Identification of oxidized galectin-1 as an initial repair regulatory factor after axotomy in peripheral nerves.

Various neurotrophic factors that promote axonal regeneration have been investigated in vivo, but the signals that prompt the axons to send out processes in peripheral nerves after axotomy are not well understood. We have shown using two specific strategies that galectin-1 can play an important role in this initial stage. One used an in vitro nerve regeneration model that allowed us to monitor the initial axon and support cell outgrowth from the proximal nerve stump comparable to the initial stages of nerve repair.
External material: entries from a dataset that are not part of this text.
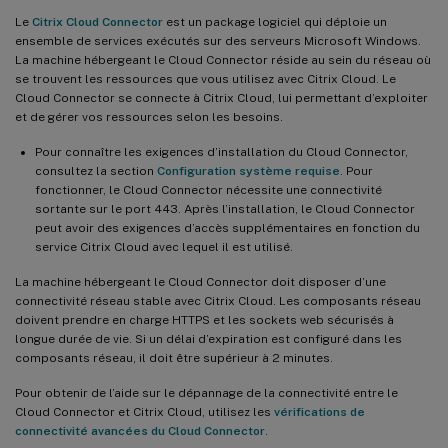
Le
Citrix Cloud Connector
est un package logiciel qui déploie un
ensemble de services exécutés sur des serveurs Microsoft Windows.
La machine hébergeant le Cloud Connector réside au sein du réseau où
se trouvent les ressources que vous utilisez avec Citrix Cloud. Le
Cloud Connector se connecte à Citrix Cloud, lui permettant d’exploiter
et de gérer vos ressources selon les besoins.
Pour connaître les exigences d’installation du Cloud Connector,
consultez la section
Configuration système requise
. Pour
fonctionner, le Cloud Connector nécessite une connectivité
sortante sur le port 443. Après l’installation, le Cloud Connector
peut avoir des exigences d’accès supplémentaires en fonction du
service Citrix Cloud avec lequel il est utilisé.
La machine hébergeant le Cloud Connector doit disposer d’une
connectivité réseau stable avec Citrix Cloud. Les composants réseau
doivent prendre en charge HTTPS et les sockets web sécurisés à
longue durée de vie. Si un délai d’expiration est configuré dans les
composants réseau, il doit être supérieur à 2 minutes.
Pour obtenir de l’aide sur le dépannage de la connectivité entre le
Cloud Connector et Citrix Cloud, utilisez les
vérifications de
connectivité avancées du Cloud Connector
.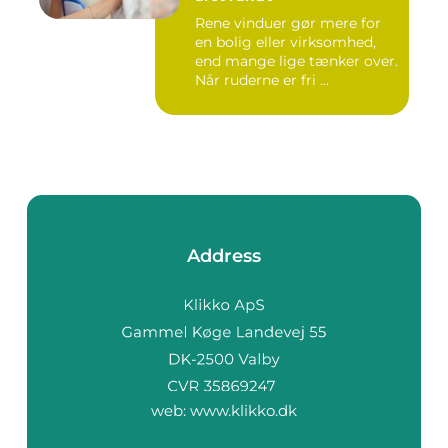
Rene vinduer gør mere for
en bolig eller virksomhed,
end mange lige tænker over.
Når ruderne er fri ...
Address
web:
www.klikko.dk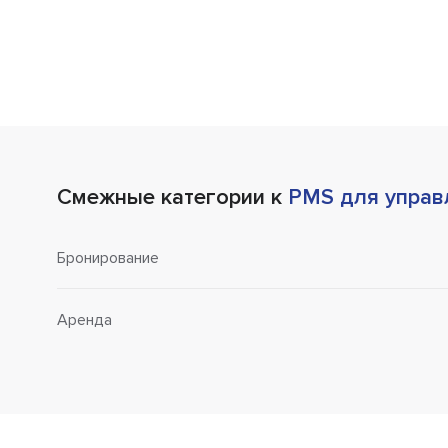
Смежные категории к
PMS для управ
Бронирование
Аренда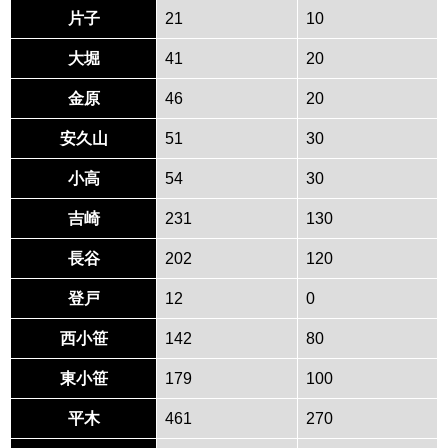
片子
21
10
大堀
41
20
金原
46
20
安久山
51
30
小高
54
30
吉崎
231
130
長谷
202
120
登戸
12
0
西小笹
142
80
東小笹
179
100
平木
461
270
The other strategy was to clarify the axonal regeneration-promoting factor from kidney-derived cells. Using these strategies, we discovered that oxidized galectin-1 from the cell (COS1 cell) conditioned media acts as an axonal regeneration-promoting factor without the lectin activity. Oxidized recombinant human galectin-1 (rhGAL-1/Ox) showed the same activity at low concentrations (pg/ml range). A similarly low concentration also effectively promoted axonal regeneration in both transection and crush experiments in vivo. Moreover, the application of functional anti-galectin-1 antibody strongly inhibited the regeneration in vivo. Since galectin-1was shown to be secreted and localized in the regenerating sciatic nerve, this suggests that secreted galectin-1 may be oxidized and change its molecular structure to regulate initial repair after axotomy as a kind of cytokine.